Mark Fazlollah reports:

12:35 p.m.

The turnout stunned election officials in many areas.

"This is big. Real big," said election judge Lowell Webb.

By 11:30 a.m., more than 400 people had already voted at his precinct – just to the north of the University of Pennsylvania and Drexel University. Nearly 200 others, mostly student-age voters, were in line waiting to cast ballots. Compare this to 2004, when 736 voted at the polling site.

Webb said he had worked 35 years as an election official and had never seen a turnout of this magnitude.

The turnout in part was spurred by voter registration drives at the two universities. The precinct registration was more than double 2004 – when Bush received 24 percent of the vote at that polling station.

Precincts across the city told much the same story.

About three miles to the north in a middle-class, high-rise apartment at the northwestern edge of Philadelphia's border with Bala Cynwyd, 140 people had voted before 11 am. In 2004, only 217 voters cast ballots – 79 percent of them Democratic. Election Judge Michaela Hinton-Graham said voters were waiting for her at 6 a.m., an hour before polls opened.
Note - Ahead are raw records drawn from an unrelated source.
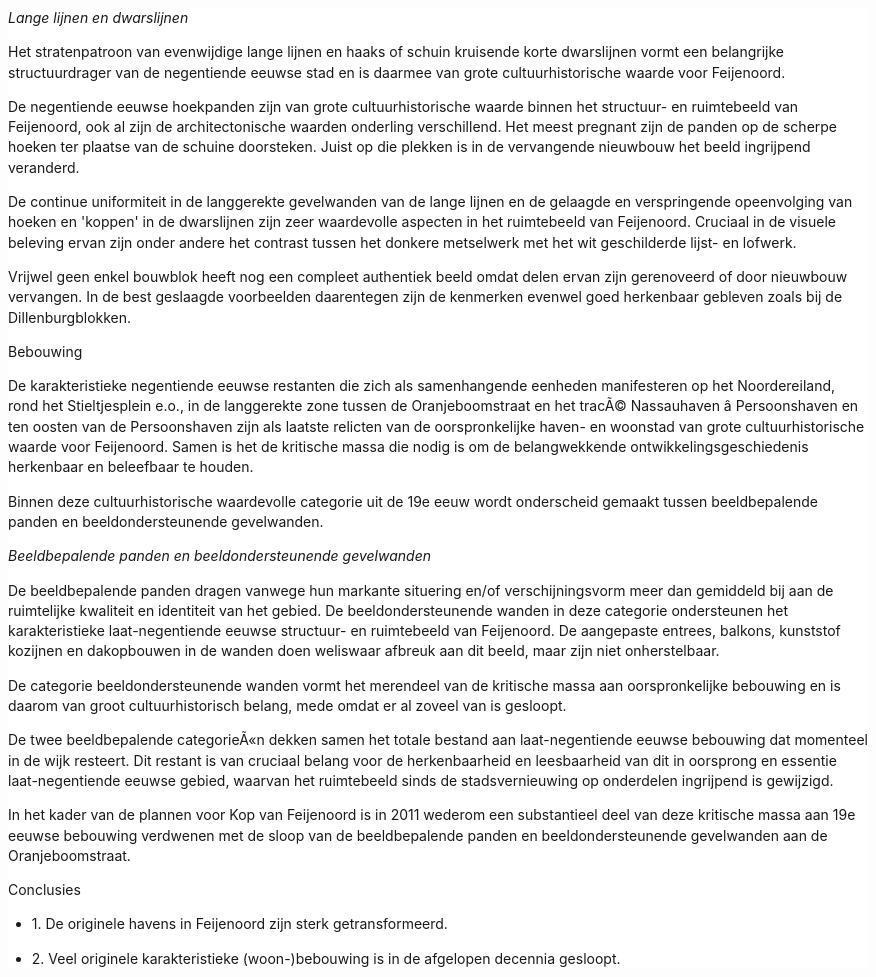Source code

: *Lange lijnen en dwarslijnen*

Het stratenpatroon van evenwijdige lange lijnen en haaks of schuin kruisende korte dwarslijnen vormt een belangrijke structuurdrager van de negentiende eeuwse stad en is daarmee van grote cultuurhistorische waarde voor Feijenoord.

De negentiende eeuwse hoekpanden zijn van grote cultuurhistorische waarde binnen het structuur\- en ruimtebeeld van Feijenoord, ook al zijn de architectonische waarden onderling verschillend. Het meest pregnant zijn de panden op de scherpe hoeken ter plaatse van de schuine doorsteken. Juist op die plekken is in de vervangende nieuwbouw het beeld ingrijpend veranderd.

De continue uniformiteit in de langgerekte gevelwanden van de lange lijnen en de gelaagde en verspringende opeenvolging van hoeken en 'koppen' in de dwarslijnen zijn zeer waardevolle aspecten in het ruimtebeeld van Feijenoord. Cruciaal in de visuele beleving ervan zijn onder andere het contrast tussen het donkere metselwerk met het wit geschilderde lijst\- en lofwerk.

Vrijwel geen enkel bouwblok heeft nog een compleet authentiek beeld omdat delen ervan zijn gerenoveerd of door nieuwbouw vervangen. In de best geslaagde voorbeelden daarentegen zijn de kenmerken evenwel goed herkenbaar gebleven zoals bij de Dillenburgblokken.

Bebouwing

De karakteristieke negentiende eeuwse restanten die zich als samenhangende eenheden manifesteren op het Noordereiland, rond het Stieltjesplein e.o., in de langgerekte zone tussen de Oranjeboomstraat en het tracÃ© Nassauhaven â Persoonshaven en ten oosten van de Persoonshaven zijn als laatste relicten van de oorspronkelijke haven\- en woonstad van grote cultuurhistorische waarde voor Feijenoord. Samen is het de kritische massa die nodig is om de belangwekkende ontwikkelingsgeschiedenis herkenbaar en beleefbaar te houden.

Binnen deze cultuurhistorische waardevolle categorie uit de 19e eeuw wordt onderscheid gemaakt tussen beeldbepalende panden en beeldondersteunende gevelwanden.

*Beeldbepalende panden en beeldondersteunende gevelwanden*

De beeldbepalende panden dragen vanwege hun markante situering en/of verschijningsvorm meer dan gemiddeld bij aan de ruimtelijke kwaliteit en identiteit van het gebied. De beeldondersteunende wanden in deze categorie ondersteunen het karakteristieke laat\-negentiende eeuwse structuur\- en ruimtebeeld van Feijenoord. De aangepaste entrees, balkons, kunststof kozijnen en dakopbouwen in de wanden doen weliswaar afbreuk aan dit beeld, maar zijn niet onherstelbaar.

De categorie beeldondersteunende wanden vormt het merendeel van de kritische massa aan oorspronkelijke bebouwing en is daarom van groot cultuurhistorisch belang, mede omdat er al zoveel van is gesloopt.

De twee beeldbepalende categorieÃ«n dekken samen het totale bestand aan laat\-negentiende eeuwse bebouwing dat momenteel in de wijk resteert. Dit restant is van cruciaal belang voor de herkenbaarheid en leesbaarheid van dit in oorsprong en essentie laat\-negentiende eeuwse gebied, waarvan het ruimtebeeld sinds de stadsvernieuwing op onderdelen ingrijpend is gewijzigd.

In het kader van de plannen voor Kop van Feijenoord is in 2011 wederom een substantieel deel van deze kritische massa aan 19e eeuwse bebouwing verdwenen met de sloop van de beeldbepalende panden en beeldondersteunende gevelwanden aan de Oranjeboomstraat.

Conclusies

* 1\. De originele havens in Feijenoord zijn sterk getransformeerd.

* 2\. Veel originele karakteristieke (woon\-)bebouwing is in de afgelopen decennia gesloopt.
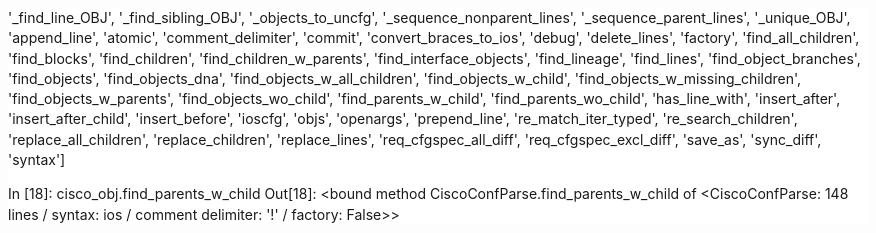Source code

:  '_find_line_OBJ',
 '_find_sibling_OBJ',
 '_objects_to_uncfg',
 '_sequence_nonparent_lines',
 '_sequence_parent_lines',
 '_unique_OBJ',
 'append_line',
 'atomic',
 'comment_delimiter',
 'commit',
 'convert_braces_to_ios',
 'debug',
 'delete_lines',
 'factory',
 'find_all_children',
 'find_blocks',
 'find_children',
 'find_children_w_parents',
 'find_interface_objects',
 'find_lineage',
 'find_lines',
 'find_object_branches',
 'find_objects',
 'find_objects_dna',
 'find_objects_w_all_children',
 'find_objects_w_child',
 'find_objects_w_missing_children',
 'find_objects_w_parents',
 'find_objects_wo_child',
 'find_parents_w_child',
 'find_parents_wo_child',
 'has_line_with',
 'insert_after',
 'insert_after_child',
 'insert_before',
 'ioscfg',
 'objs',
 'openargs',
 'prepend_line',
 're_match_iter_typed',
 're_search_children',
 'replace_all_children',
 'replace_children',
 'replace_lines',
 'req_cfgspec_all_diff',
 'req_cfgspec_excl_diff',
 'save_as',
 'sync_diff',
 'syntax']

In [18]: cisco_obj.find_parents_w_child
Out[18]: <bound method CiscoConfParse.find_parents_w_child of <CiscoConfParse: 148 lines / syntax: ios / comment delimiter: '!' / factory: False>>
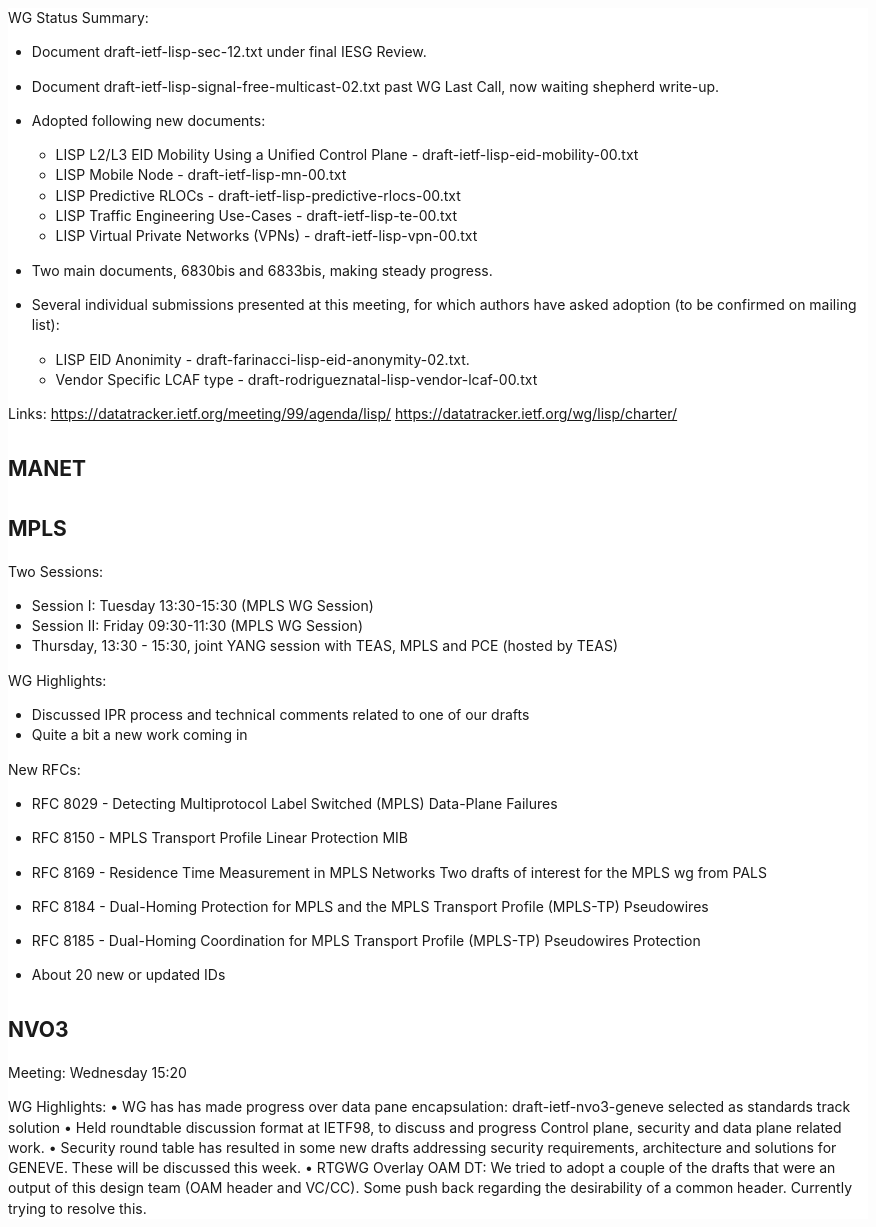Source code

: WG Status Summary: 
* Document  draft-ietf-lisp-sec-12.txt under final IESG Review. 

* Document draft-ietf-lisp-signal-free-multicast-02.txt past WG Last Call, now waiting shepherd write-up.

* Adopted following new documents:
    * LISP L2/L3 EID Mobility Using a Unified Control Plane - draft-ietf-lisp-eid-mobility-00.txt 
    * LISP Mobile Node - draft-ietf-lisp-mn-00.txt
    * LISP Predictive RLOCs - draft-ietf-lisp-predictive-rlocs-00.txt
    * LISP Traffic Engineering Use-Cases - draft-ietf-lisp-te-00.txt 
    * LISP Virtual Private Networks (VPNs) - draft-ietf-lisp-vpn-00.txt 

* Two main documents, 6830bis and 6833bis, making steady progress.

* Several individual submissions presented at this meeting, for which authors have asked adoption (to be confirmed on mailing list):
   * LISP EID Anonimity - draft-farinacci-lisp-eid-anonymity-02.txt.
   * Vendor Specific LCAF type - draft-rodrigueznatal-lisp-vendor-lcaf-00.txt

Links: 
https://datatracker.ietf.org/meeting/99/agenda/lisp/ 
https://datatracker.ietf.org/wg/lisp/charter/ 


## MANET

## MPLS

Two Sessions:
  * Session I: Tuesday 13:30-15:30 (MPLS WG Session)
  * Session II: Friday 09:30-11:30 (MPLS WG Session)
  * Thursday, 13:30 - 15:30, joint YANG session with TEAS, MPLS and PCE (hosted by TEAS)

WG Highlights:
  * Discussed IPR process and technical comments related to one of our drafts
  * Quite a bit a new work coming in

New RFCs:
  * RFC 8029 - Detecting Multiprotocol Label Switched (MPLS) Data-Plane Failures
  * RFC 8150 - MPLS Transport Profile Linear Protection MIB
  * RFC 8169 - Residence Time Measurement in MPLS Networks
Two drafts of interest for the MPLS wg from PALS
  * RFC 8184 - Dual-Homing Protection for MPLS and the MPLS Transport Profile (MPLS-TP) Pseudowires
  * RFC 8185 - Dual-Homing Coordination for MPLS Transport Profile (MPLS-TP) Pseudowires Protection

   * About 20 new or updated IDs


## NVO3

Meeting: Wednesday 15:20

WG Highlights:
	•	WG has has made progress over data pane encapsulation: draft-ietf-nvo3-geneve selected as standards track solution
	•	Held roundtable discussion format at IETF98, to discuss and progress Control plane, security and data plane related work.
	•	Security round table has resulted in some new drafts addressing security requirements, architecture and solutions for GENEVE. These will be discussed this week.
	•	RTGWG Overlay OAM DT: We tried to adopt a couple of the drafts that were an output of this design team (OAM header and VC/CC). Some push back regarding the desirability of a common header. Currently trying to resolve this.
Three hours after the polls opened at a Germantown neighborhood polling site for the Waterview Recreation Center, 402 people from the two precincts casting ballots there had already voted – despite a voting machine breakdown early in the morning, said election clerk Mora Adams.

In the 2004 election, 796 voters cast ballots in the Waterview site – more than 95 percent of them for then-Democratic Presidential candidate John Kerry. Adams said the turnout was the highest she'd seen in the precinct since Philadelphia's first black mayor, W. Wilson Goode, was elected in 1982.